What to work on.
Format the items as a Markdown table with the columns Row and Item line, from the first line of the items through the line containing "export const myFeature", leaving out blank lines.

Information supplied.
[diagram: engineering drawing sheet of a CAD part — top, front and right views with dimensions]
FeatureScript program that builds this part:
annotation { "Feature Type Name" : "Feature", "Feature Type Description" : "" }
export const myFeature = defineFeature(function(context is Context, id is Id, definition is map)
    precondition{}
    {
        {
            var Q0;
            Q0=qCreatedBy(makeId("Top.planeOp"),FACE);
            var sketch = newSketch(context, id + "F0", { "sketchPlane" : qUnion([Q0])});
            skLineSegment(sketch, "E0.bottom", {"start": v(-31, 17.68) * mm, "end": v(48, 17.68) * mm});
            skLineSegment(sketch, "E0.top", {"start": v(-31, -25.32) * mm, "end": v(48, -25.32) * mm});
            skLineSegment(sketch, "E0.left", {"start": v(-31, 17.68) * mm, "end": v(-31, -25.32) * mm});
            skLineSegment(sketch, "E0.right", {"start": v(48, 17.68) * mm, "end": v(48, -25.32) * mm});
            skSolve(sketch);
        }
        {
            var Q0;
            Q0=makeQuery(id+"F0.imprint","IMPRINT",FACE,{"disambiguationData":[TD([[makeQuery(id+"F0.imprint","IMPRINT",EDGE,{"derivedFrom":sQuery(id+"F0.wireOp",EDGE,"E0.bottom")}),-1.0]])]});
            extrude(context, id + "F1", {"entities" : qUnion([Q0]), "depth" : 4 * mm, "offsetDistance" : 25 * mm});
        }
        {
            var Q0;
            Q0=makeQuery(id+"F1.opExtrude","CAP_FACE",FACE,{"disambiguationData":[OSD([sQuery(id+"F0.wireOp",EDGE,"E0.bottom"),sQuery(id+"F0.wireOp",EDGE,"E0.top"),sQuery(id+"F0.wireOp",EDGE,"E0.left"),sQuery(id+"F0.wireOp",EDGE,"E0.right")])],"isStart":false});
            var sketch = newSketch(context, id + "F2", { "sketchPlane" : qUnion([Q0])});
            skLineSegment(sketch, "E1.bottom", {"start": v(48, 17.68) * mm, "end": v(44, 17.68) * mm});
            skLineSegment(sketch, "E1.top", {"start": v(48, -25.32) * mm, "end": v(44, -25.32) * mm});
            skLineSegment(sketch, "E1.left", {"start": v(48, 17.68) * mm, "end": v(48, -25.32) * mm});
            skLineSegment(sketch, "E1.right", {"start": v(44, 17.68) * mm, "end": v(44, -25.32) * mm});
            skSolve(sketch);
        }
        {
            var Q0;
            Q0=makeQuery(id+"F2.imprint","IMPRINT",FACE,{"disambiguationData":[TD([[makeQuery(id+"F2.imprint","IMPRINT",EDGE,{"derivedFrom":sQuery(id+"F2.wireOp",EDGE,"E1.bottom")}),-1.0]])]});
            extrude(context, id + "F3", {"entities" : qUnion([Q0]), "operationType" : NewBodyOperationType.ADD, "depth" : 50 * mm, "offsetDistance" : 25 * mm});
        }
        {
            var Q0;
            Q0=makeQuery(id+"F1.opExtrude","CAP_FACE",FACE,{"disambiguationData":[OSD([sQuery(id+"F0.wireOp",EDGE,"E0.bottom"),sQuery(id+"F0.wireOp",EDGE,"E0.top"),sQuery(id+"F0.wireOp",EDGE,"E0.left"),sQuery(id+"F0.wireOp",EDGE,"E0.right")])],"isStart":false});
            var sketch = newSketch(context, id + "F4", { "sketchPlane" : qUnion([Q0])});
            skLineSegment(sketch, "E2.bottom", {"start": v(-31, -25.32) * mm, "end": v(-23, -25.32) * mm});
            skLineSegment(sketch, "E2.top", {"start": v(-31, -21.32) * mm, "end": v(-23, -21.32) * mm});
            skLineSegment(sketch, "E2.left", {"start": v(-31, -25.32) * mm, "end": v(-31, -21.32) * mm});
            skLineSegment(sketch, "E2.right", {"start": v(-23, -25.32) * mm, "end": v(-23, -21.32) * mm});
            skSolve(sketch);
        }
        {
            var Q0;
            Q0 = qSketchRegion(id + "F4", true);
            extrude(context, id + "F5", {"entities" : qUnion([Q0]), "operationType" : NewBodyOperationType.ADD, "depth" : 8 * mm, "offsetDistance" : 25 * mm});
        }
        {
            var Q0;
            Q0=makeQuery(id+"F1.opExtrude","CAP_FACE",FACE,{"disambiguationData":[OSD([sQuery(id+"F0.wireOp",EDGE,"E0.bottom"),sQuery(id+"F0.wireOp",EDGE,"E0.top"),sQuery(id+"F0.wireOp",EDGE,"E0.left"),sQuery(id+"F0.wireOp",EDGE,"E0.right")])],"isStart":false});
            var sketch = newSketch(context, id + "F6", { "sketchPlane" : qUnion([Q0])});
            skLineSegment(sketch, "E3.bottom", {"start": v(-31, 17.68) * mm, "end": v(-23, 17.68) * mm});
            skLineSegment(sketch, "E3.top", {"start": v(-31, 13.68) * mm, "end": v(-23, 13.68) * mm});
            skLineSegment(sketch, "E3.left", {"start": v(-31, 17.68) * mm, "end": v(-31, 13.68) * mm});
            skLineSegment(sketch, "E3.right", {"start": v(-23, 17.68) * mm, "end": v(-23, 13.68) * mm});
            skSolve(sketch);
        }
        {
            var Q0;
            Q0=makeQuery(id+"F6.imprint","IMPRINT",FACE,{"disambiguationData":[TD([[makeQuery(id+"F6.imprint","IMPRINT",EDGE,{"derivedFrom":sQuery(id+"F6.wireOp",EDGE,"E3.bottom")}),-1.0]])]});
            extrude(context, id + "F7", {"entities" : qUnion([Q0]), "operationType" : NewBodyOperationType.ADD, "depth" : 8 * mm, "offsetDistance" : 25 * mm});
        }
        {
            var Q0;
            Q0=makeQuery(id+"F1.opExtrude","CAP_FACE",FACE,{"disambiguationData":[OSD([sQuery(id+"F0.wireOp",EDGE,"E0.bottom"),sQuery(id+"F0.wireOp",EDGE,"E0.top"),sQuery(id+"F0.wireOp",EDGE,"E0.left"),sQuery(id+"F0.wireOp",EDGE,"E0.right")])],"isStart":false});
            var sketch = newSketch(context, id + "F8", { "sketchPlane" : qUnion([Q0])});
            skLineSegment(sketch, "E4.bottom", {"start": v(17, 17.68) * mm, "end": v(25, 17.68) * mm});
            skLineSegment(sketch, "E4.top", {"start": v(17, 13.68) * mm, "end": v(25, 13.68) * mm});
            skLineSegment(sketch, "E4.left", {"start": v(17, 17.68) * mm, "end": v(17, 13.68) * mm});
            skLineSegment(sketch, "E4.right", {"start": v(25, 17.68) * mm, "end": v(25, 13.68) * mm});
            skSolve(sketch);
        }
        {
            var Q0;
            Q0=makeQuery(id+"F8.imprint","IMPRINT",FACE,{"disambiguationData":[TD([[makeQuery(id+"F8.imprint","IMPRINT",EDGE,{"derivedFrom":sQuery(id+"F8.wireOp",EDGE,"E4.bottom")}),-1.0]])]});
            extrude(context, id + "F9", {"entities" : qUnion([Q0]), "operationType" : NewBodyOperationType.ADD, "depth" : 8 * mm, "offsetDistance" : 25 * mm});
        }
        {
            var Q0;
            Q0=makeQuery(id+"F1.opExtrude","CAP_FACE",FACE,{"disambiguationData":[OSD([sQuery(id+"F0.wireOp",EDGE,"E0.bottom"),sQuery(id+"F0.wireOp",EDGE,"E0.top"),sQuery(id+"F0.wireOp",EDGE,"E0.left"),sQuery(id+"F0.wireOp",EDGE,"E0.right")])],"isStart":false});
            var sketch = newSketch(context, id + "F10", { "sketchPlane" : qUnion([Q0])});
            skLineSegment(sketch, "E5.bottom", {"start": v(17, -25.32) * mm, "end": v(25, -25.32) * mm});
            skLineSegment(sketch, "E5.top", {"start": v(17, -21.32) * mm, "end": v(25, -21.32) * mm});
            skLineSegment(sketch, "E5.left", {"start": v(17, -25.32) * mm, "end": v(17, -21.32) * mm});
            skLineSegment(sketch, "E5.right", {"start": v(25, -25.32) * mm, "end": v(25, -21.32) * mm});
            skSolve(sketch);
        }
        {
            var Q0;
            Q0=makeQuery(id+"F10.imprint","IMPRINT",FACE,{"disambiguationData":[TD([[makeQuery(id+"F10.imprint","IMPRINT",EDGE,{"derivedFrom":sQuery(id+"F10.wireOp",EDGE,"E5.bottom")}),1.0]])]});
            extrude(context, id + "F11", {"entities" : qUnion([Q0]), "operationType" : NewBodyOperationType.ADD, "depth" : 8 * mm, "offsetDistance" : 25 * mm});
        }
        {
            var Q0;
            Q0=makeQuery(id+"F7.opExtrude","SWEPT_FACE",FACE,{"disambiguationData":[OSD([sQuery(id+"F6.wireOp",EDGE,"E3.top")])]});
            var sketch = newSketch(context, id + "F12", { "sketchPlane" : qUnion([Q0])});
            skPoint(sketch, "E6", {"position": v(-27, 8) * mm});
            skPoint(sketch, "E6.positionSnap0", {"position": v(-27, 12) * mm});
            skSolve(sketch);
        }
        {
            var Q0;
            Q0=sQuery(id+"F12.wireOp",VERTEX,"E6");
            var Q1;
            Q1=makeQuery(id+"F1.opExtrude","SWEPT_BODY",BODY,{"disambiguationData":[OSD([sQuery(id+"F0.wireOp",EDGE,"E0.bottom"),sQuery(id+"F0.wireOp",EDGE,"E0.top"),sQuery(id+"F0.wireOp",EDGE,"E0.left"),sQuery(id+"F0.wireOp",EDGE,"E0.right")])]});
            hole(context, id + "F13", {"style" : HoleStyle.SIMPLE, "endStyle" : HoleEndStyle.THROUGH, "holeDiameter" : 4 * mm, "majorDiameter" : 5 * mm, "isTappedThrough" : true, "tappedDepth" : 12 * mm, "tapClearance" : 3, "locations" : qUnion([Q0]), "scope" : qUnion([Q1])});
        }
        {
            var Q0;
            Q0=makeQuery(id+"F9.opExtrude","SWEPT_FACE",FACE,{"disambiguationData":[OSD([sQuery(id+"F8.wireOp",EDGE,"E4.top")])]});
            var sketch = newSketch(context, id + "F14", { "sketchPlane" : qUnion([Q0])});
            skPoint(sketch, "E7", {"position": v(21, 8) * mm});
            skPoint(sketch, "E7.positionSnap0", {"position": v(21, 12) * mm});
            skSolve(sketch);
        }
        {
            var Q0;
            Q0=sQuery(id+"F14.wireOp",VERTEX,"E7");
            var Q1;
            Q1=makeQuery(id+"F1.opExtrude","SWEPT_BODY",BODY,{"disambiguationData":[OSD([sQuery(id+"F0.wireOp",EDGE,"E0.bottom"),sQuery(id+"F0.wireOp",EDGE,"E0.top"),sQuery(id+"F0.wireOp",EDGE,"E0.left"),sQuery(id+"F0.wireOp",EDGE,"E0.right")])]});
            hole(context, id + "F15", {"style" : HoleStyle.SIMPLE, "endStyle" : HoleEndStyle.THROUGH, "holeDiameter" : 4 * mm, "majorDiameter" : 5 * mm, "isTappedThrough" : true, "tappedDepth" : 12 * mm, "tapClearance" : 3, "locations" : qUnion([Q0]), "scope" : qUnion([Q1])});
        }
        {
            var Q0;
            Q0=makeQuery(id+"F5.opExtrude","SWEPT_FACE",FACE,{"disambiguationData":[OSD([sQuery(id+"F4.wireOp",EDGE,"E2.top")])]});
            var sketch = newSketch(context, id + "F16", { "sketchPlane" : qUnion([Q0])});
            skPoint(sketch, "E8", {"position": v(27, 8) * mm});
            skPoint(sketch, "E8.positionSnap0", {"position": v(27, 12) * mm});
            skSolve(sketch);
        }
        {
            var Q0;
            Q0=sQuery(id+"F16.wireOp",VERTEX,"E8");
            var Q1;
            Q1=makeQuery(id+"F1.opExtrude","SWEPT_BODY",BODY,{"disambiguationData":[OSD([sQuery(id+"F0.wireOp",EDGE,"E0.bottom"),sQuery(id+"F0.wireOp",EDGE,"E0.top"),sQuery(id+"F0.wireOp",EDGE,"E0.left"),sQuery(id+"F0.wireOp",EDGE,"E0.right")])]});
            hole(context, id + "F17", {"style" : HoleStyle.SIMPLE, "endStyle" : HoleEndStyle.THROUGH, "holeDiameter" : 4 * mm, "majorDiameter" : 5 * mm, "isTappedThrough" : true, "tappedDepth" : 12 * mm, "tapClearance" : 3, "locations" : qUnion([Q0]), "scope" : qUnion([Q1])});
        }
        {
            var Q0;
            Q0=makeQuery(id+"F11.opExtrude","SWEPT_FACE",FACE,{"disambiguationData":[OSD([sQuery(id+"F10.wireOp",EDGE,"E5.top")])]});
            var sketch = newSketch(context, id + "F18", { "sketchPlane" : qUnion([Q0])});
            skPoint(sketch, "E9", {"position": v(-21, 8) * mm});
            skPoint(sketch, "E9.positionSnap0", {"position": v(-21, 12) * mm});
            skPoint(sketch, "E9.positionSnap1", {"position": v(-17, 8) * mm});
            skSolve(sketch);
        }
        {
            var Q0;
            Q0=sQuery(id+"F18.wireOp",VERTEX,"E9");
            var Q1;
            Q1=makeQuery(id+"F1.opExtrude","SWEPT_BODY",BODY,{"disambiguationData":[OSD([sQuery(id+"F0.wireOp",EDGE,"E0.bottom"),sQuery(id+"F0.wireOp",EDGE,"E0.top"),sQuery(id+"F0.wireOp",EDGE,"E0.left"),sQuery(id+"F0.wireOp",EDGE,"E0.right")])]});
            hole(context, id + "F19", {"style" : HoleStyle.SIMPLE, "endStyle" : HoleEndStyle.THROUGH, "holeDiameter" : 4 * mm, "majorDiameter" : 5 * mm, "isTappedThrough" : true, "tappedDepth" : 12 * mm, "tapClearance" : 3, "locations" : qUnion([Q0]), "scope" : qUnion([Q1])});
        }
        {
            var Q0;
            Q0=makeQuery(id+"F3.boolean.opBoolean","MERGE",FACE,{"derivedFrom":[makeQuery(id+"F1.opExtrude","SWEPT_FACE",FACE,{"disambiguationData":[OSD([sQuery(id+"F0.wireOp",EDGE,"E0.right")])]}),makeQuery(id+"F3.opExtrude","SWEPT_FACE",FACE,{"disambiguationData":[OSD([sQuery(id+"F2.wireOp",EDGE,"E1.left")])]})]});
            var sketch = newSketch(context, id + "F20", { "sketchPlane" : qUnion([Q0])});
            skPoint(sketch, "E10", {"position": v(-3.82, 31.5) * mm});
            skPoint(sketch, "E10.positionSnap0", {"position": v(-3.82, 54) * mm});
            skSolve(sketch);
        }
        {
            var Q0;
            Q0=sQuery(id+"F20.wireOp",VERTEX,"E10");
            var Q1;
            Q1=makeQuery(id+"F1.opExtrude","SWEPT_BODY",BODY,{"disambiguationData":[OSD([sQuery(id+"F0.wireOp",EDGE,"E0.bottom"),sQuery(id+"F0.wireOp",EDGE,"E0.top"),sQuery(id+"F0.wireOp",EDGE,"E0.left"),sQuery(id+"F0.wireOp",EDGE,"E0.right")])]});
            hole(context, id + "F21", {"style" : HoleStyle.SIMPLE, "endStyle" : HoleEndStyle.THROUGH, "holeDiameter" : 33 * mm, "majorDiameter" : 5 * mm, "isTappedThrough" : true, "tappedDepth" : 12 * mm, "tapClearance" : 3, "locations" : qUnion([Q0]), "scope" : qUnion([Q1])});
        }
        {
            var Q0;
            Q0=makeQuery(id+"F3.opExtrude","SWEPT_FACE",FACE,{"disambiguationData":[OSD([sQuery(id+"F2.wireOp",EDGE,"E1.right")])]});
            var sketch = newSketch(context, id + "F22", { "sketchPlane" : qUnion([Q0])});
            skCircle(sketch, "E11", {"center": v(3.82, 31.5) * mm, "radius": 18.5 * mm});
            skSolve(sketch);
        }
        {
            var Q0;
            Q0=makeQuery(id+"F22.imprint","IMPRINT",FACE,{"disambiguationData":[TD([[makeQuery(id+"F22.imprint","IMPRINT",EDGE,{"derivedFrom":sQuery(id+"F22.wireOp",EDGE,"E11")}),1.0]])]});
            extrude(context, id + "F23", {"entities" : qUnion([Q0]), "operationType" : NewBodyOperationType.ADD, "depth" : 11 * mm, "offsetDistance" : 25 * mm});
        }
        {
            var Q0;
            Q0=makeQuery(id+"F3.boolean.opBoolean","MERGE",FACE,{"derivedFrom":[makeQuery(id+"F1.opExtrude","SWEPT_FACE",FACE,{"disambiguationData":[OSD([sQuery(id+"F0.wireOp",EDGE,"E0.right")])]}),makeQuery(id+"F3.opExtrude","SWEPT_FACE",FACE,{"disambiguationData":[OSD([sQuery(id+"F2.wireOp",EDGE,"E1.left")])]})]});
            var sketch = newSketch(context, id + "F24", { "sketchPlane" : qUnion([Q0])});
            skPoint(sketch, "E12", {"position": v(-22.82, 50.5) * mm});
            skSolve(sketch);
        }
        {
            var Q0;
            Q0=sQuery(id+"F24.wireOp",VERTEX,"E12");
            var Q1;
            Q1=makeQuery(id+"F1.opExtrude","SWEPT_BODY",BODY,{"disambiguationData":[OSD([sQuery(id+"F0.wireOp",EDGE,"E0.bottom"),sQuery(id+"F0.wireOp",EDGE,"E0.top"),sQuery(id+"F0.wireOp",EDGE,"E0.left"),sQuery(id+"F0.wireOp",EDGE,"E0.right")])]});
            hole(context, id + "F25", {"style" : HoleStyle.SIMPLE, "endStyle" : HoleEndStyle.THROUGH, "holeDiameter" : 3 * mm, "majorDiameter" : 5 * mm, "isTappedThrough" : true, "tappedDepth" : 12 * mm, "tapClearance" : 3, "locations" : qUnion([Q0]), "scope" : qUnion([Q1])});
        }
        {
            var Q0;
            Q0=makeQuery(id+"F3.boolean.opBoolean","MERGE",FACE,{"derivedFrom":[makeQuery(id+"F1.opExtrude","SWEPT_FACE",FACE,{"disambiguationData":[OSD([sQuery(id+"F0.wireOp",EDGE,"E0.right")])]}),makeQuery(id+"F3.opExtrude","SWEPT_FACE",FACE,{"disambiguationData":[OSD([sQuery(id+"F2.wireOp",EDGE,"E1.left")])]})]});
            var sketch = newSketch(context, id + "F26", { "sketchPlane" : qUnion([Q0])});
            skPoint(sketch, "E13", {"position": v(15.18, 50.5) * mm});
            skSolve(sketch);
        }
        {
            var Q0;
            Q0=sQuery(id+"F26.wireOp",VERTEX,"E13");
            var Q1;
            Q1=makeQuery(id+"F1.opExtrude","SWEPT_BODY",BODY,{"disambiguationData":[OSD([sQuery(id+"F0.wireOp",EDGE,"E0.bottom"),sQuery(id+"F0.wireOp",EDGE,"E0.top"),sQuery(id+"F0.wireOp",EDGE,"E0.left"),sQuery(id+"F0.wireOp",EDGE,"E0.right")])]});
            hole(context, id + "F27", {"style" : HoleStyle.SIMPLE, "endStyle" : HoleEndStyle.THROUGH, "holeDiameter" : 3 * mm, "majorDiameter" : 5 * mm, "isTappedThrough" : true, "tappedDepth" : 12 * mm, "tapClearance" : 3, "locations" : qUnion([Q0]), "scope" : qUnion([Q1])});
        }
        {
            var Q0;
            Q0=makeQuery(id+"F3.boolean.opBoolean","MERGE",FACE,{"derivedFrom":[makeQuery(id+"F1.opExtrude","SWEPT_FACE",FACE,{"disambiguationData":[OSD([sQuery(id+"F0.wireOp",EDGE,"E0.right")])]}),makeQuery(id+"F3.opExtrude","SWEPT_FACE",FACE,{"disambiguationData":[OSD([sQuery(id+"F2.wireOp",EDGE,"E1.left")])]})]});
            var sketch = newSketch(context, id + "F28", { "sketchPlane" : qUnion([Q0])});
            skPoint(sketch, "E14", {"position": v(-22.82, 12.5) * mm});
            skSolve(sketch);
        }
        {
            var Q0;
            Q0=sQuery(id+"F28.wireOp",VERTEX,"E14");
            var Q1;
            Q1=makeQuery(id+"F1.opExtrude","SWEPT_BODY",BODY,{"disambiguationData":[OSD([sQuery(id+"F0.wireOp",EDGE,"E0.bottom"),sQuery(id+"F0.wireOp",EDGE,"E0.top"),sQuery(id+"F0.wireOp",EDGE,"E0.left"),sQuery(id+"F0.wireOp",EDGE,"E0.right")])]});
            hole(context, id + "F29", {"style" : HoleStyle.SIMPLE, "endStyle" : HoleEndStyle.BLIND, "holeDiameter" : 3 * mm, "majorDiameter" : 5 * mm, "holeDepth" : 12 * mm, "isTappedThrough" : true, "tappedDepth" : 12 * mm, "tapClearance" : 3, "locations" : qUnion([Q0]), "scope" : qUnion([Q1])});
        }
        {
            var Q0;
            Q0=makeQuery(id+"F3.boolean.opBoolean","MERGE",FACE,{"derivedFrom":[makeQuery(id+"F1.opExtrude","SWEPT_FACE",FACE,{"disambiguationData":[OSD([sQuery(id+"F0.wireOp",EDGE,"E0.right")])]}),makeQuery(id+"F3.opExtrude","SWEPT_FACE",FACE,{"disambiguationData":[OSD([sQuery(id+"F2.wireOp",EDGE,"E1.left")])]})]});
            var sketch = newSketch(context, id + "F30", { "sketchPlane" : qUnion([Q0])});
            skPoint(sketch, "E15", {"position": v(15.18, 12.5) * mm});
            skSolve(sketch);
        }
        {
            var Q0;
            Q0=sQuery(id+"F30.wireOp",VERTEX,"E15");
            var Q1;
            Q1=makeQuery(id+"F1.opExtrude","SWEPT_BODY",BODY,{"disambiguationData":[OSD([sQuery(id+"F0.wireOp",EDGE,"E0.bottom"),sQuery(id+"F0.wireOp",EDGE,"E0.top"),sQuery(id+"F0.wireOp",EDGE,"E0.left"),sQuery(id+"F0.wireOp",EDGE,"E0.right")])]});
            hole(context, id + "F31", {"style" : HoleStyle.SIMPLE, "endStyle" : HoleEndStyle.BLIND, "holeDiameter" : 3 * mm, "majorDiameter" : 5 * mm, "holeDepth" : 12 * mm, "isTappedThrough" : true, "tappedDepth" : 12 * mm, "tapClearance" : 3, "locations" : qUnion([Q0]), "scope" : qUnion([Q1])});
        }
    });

Result for this exercise.
| Row | Item line |
|---|---|
| 1 | [diagram: engineering drawing sheet of a CAD part — top, front and right views with dimensions] |
| 2 | FeatureScript program that builds this part: |
| 3 | annotation { "Feature Type Name" : "Feature", "Feature Type Description" : "" } |
| 4 | export const myFeature = defineFeature(function(context is Context, id is Id, definition is map) |